Camping

555 79 7
                                    

"Udah semua?" tanya Bu Safir. "Cek dulu itu di tasnya siapa tau ada yang kelupaan."

"Udah dua kali cek, Ma, capek cek-cek mulu," bantah Ara yang buru-buru karena sudah telat lima menit menurut jadwal ketemuan dengan Pak Radit.

"Ya udah ati-ati," kata Bu Safir. "Jangan lupa telpon kalo udah nyampe, ya."

Meskipun sibuk seperti biasa, Ayah menyempatkan kabur dari rumah sakit untuk mengantarku dan Ara ke sekolah. Aku bawa matras dan ransel besar yang berisi perlengkapan camping-ku dan Ara sekaligus, biar beban Ara cuma tinggal ransel yang berisi kebutuhan pribadinya sendiri.

Steven dan Liza yang selalu on time sudah menunggu di trotoar depan sekolah. Ayah langsung kembali ke rumah sakit begitu aku bergabung dengan mereka. Tujuh menit kemudian Yoga dan Mita datang sehingga kerumunan pun menjadi ribut.

"Coy!!" teriak Alan dari seberang jalan. Dia melambai-lambai girang karena berhasil membawa Rani ikutan.

Teman-teman melonjak-lonjak histeris waktu Pak Radit datang bawa mobil sewaan. Penampilan Pak Radit kelihatan jauh lebih santai karena pakai kaos oblong putih biasa. Aku melirik Ara yang senyum-senyum terpesona. Apa segitu bagusnya Pak Radit sampai dia sebegitu ngefansnya?

"Udah lengkap?" tanya Pak Radit turun dari mobil.

"Lengkap, Pak!"

"Siap berangkat?"

"SIYAAAAAP!!"

Sementara yang lain berebutan masuk ke mobil, aku berdiri di trotoar untuk antri.
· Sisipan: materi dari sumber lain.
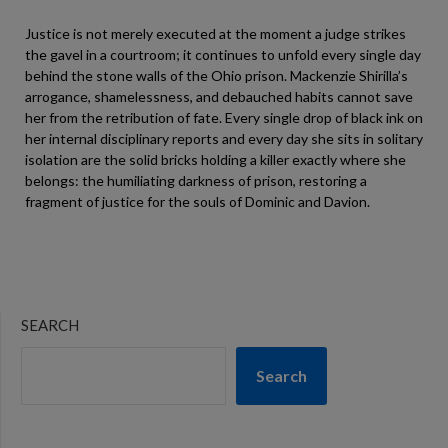
Justice is not merely executed at the moment a judge strikes
the gavel in a courtroom; it continues to unfold every single day
behind the stone walls of the Ohio prison. Mackenzie Shirilla’s
arrogance, shamelessness, and debauched habits cannot save
her from the retribution of fate. Every single drop of black ink on
her internal disciplinary reports and every day she sits in solitary
isolation are the solid bricks holding a killer exactly where she
belongs: the humiliating darkness of prison, restoring a
fragment of justice for the souls of Dominic and Davion.
SEARCH
Search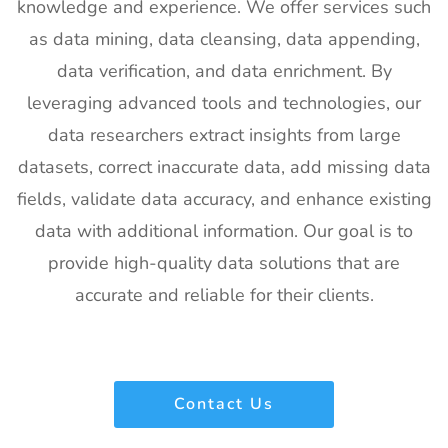
Exhibitor List
US
knowledge and experience. We offer services such
as data mining, data cleansing, data appending,
20
Pharmapack
27th Jan -
Paris, France
Europe
28th Jan
data verification, and data enrichment. By
Exhibitor List
2027
leveraging advanced tools and technologies, our
21
IFAM
26th Jan -
Ljubljana,
data researchers extract insights from large
Slovenia
28th Jan
Slovenia
datasets, correct inaccurate data, add missing data
Exhibitor List
2027
fields, validate data accuracy, and enhance existing
22
IPPE
26th Jan -
Georgia,
data with additional information. Our goal is to
Exhibitor List
28th Jan
USA
2027
provide high-quality data solutions that are
accurate and reliable for their clients.
23
Plastivision
21st Jan-
Mumbai,
Exhibitor List
25th Jan
India
2027
24
SIRHA Lyon
21st Jan-
Lyon, France
Contact Us
Exhibitor List
25th Jan
2027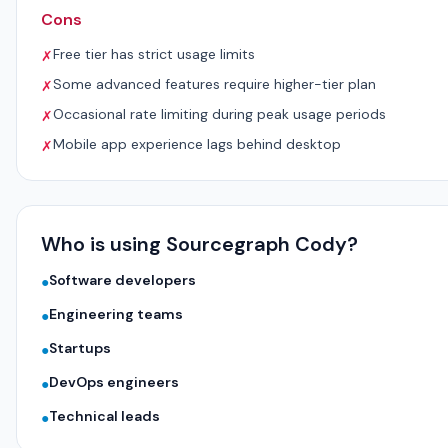
Cons
Free tier has strict usage limits
✗
Some advanced features require higher-tier plan
✗
Occasional rate limiting during peak usage periods
✗
Mobile app experience lags behind desktop
✗
Who is using Sourcegraph Cody?
Software developers
●
Engineering teams
●
Startups
●
DevOps engineers
●
Technical leads
●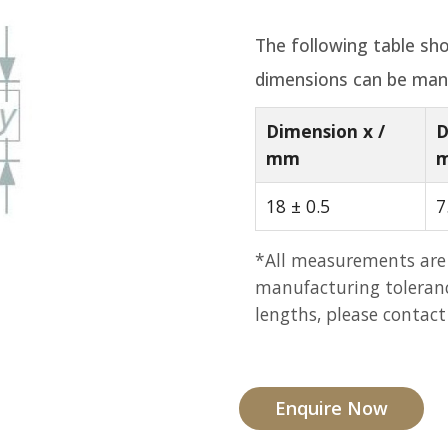
The following table sho
dimensions can be man
Dimension x /
D
mm
18 ± 0.5
7
*All measurements are
manufacturing tolerance
lengths, please contact
Enquire Now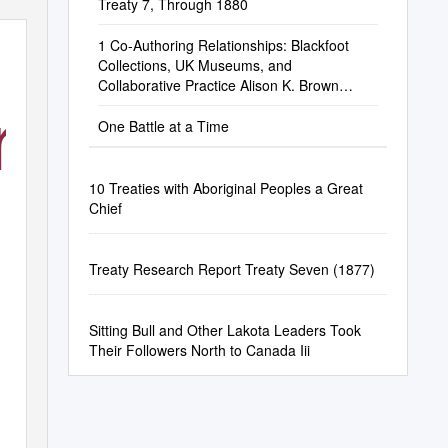
Treaty 7, Through 1880
1 Co-Authoring Relationships: Blackfoot
Collections, UK Museums, and
Collaborative Practice Alison K. Brown
iginal
Department of Anthr
One Battle at a Time
10 Treaties with Aboriginal Peoples a Great
Chief
Treaty Research Report Treaty Seven (1877)
Sitting Bull and Other Lakota Leaders Took
Their Followers North to Canada Iii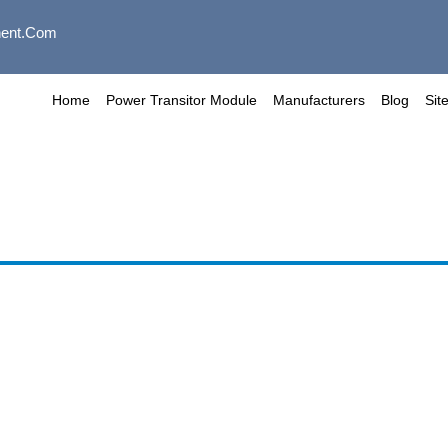
ent.com
Home
Power Transitor Module
Manufacturers
Blog
Sit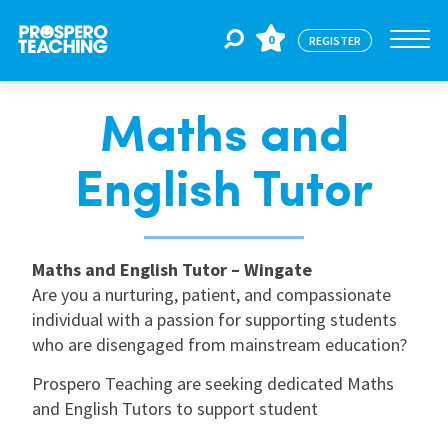
0
REGISTER
Maths and
Jobs
English Tutor
For Educators
Maths and English Tutor – Wingate
For Schools
Are you a nurturing, patient, and compassionate
individual with a passion for supporting students
who are disengaged from mainstream education?
CPD
Prospero Teaching are seeking dedicated Maths
and English Tutors to support student
About Us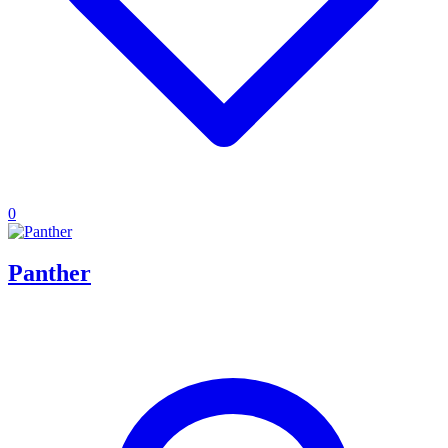
0
Panther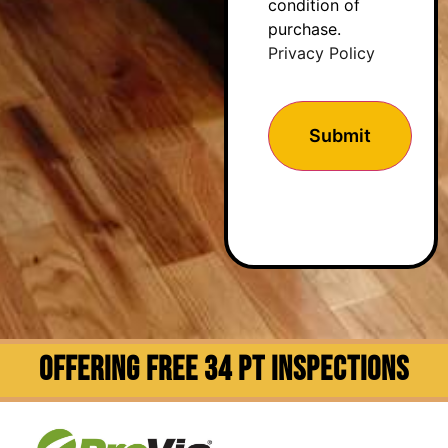
condition of
purchase.
Privacy Policy
OFFERING FREE 34 PT INSPECTIONS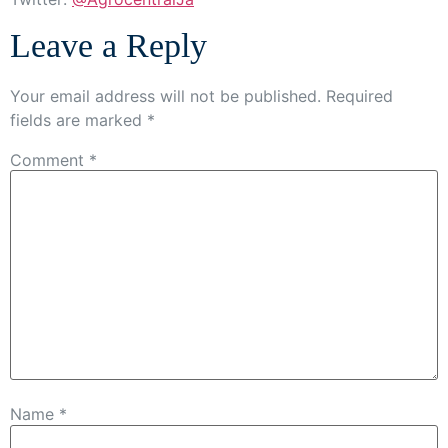
Leave a Reply
Your email address will not be published.
Required
fields are marked
*
Comment
*
Name
*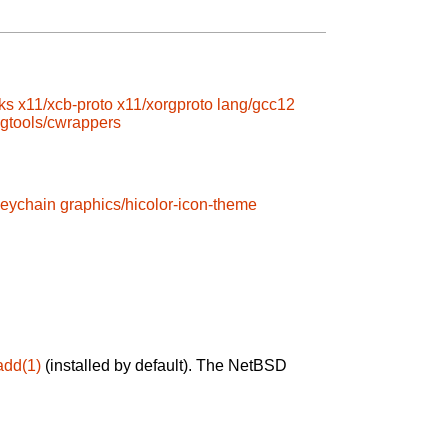
ks
x11/xcb-proto
x11/xorgproto
lang/gcc12
gtools/cwrappers
keychain
graphics/hicolor-icon-theme
add(1)
(installed by default). The NetBSD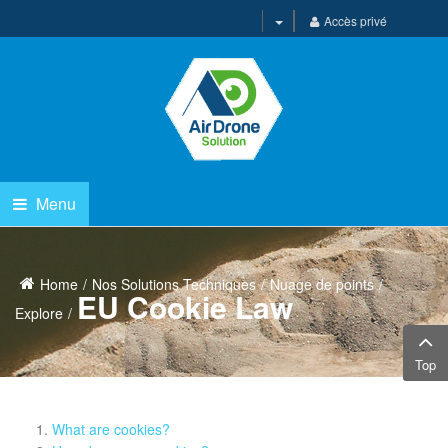
Accès privé
Menu
Home
Nos Solutions Techniques
Nuage de points
EU Cookie Law
Explore
Top
What are cookies?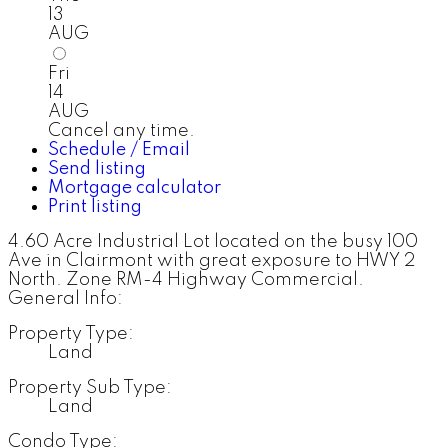
13
AUG
Fri
14
AUG
Cancel any time.
Schedule / Email
Send listing
Mortgage calculator
Print listing
4.60 Acre Industrial Lot located on the busy 100
Ave in Clairmont with great exposure to HWY 2
North. Zone RM-4 Highway Commercial.
General Info:
Property Type:
Land
Property Sub Type:
Land
Condo Type: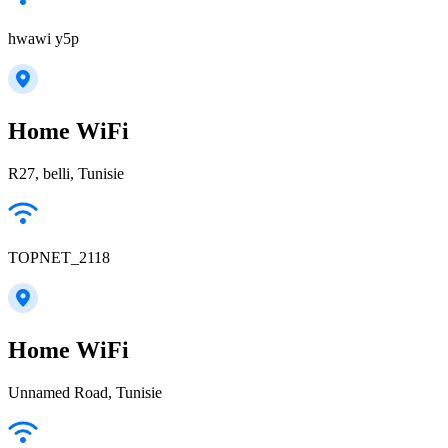
hwawi y5p
Home WiFi
R27, belli, Tunisie
TOPNET_2118
Home WiFi
Unnamed Road, Tunisie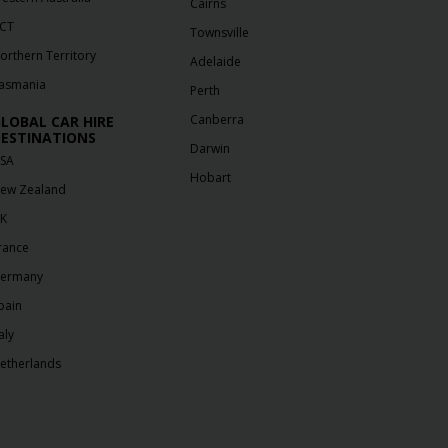
Cairns
CT
Townsville
orthern Territory
Adelaide
asmania
Perth
Canberra
LOBAL CAR HIRE
ESTINATIONS
Darwin
SA
Hobart
ew Zealand
K
rance
ermany
pain
aly
etherlands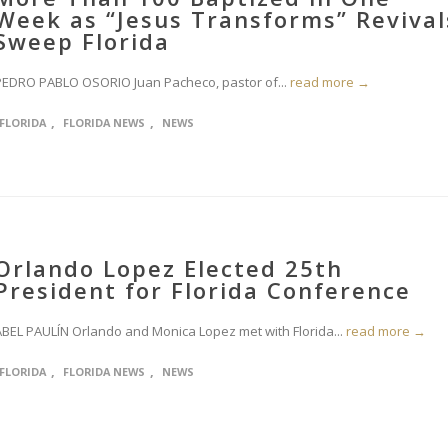
Week as “Jesus Transforms” Revival
Sweep Florida
PEDRO PABLO OSORIO Juan Pacheco, pastor of...
read more →
,
,
FLORIDA
FLORIDA NEWS
NEWS
Orlando Lopez Elected 25th
President for Florida Conference
ABEL PAULÍN Orlando and Monica Lopez met with Florida...
read more →
,
,
FLORIDA
FLORIDA NEWS
NEWS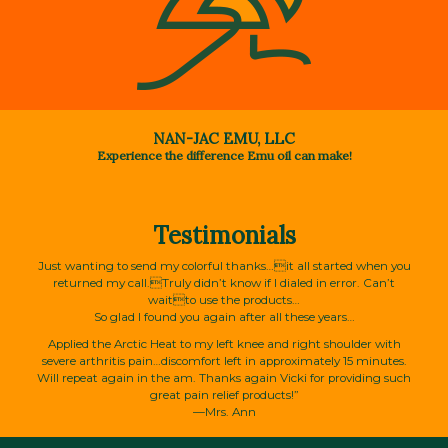
NAN-JAC EMU, LLC
Experience the difference Emu oil can make!
Testimonials
Just wanting to send my colorful thanks…it all started when you
returned my call.Truly didn’t know if I dialed in error. Can’t
waitto use the products…
So glad I found you again after all these years…
Applied the Arctic Heat to my left knee and right shoulder with
severe arthritis pain…discomfort left in approximately 15 minutes.
Will repeat again in the am. Thanks again Vicki for providing such
great pain relief products!”
—Mrs. Ann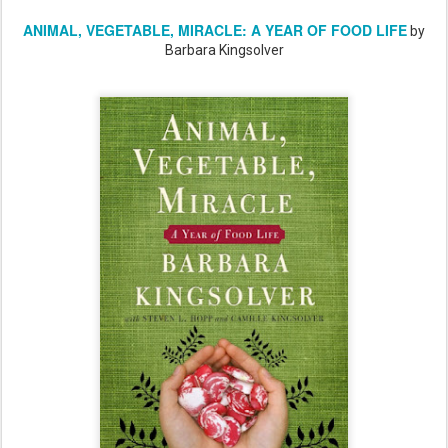
ANIMAL, VEGETABLE, MIRACLE: A YEAR OF FOOD LIFE
by
Barbara Kingsolver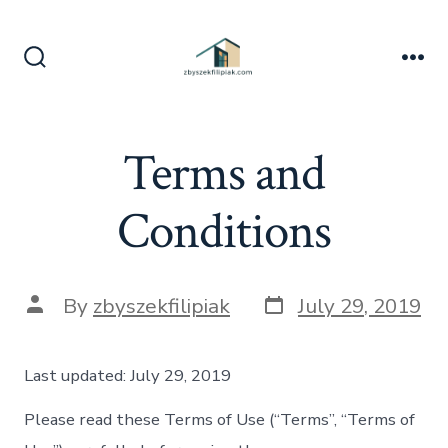
Skip
to
content
Search
Me
Toggle
Terms and
Conditions
Post
Post
By
zbyszekfilipiak
July 29, 2019
date
author
Last updated: July 29, 2019
Please read these Terms of Use (“Terms”, “Terms of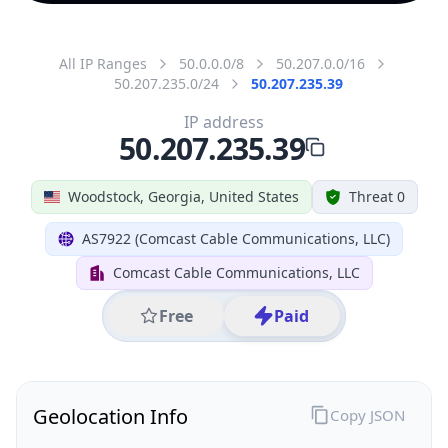
All IP Ranges
50.0.0.0/8
50.207.0.0/16
50.207.235.0/24
50.207.235.39
IP address
50.207.235.39
Woodstock, Georgia, United States
Threat 0
AS7922 (Comcast Cable Communications, LLC)
Comcast Cable Communications, LLC
Free
Paid
Geolocation Info
Copy JSON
Sialnya yang tersisa cuma kursi depan di sebelah Pak Radit yang pegang kemudi. Kulihat kursi-kursi belakang yang penuh dan berisik. Setidaknya duduk di depan tidak akan terlalu bising.

"Tutup dong Rald kacanya," pinta teman-teman dari belakang.

"Kenapa kalau dibuka?" tanya Pak Radit.

"Gapapa sih, Pak. Cuman kekencengan aja anginnya."

"Ga bisa pake AC juga, Pak," dukung yang lain. "Panas!"

"Kita jalan pelan-pelan aja soalnya lokasinya dekat. AC-nya juga bisa sampai ke belakang kalau dinyalain penuh," bujuk Pak Radit.

"Ya udah deh gapapa," jawab mereka terpaksa.

Pak Radit senyum. "Berangkat?"

"BERANGKAAATT!!"

Mobil melaju keluar kota. Kami tidak lewat jalan poros, tapi Pak Radit sengaja memilih jalan kecil yang bebas macet di bawah tol-tol berkaki gemuk. Tentu saja jalan seperti ini juga tidak mulus karena banyak sepeda, becak, dan pejalan kaki yang menghambat. Kutundukkan kepalaku menghindari pemandangan di depan kaca mobil sambil menahan diri untuk tidak menutupi telingaku yang sakit.

"Za, minta keripiknya, dong!"

"Yang itu apaan, Lan?"

"Kentang goreng."

"Kok letoy?"

"Emang mau yang dikasih plastik?"

"Rald, mau kerupuk pasir gak?"

"Eh mau dong, Ra."

"Mau mau mau!"

"Mit, bagi jambunya napa!"

"Apa nih wangi banget?"

"Kue, Ra?"

"Iya bikin sendiri. Mau?"

"MAUUU!!"

Aku menarik napas panjang sambil merapatkan kelopak mata.

"Ada headphone kedap di dashboard," kata Pak Radit. Aku pura-pura tidak dengar. Kalau kuambil, sama saja aku mengakui kalau aku kurang normal.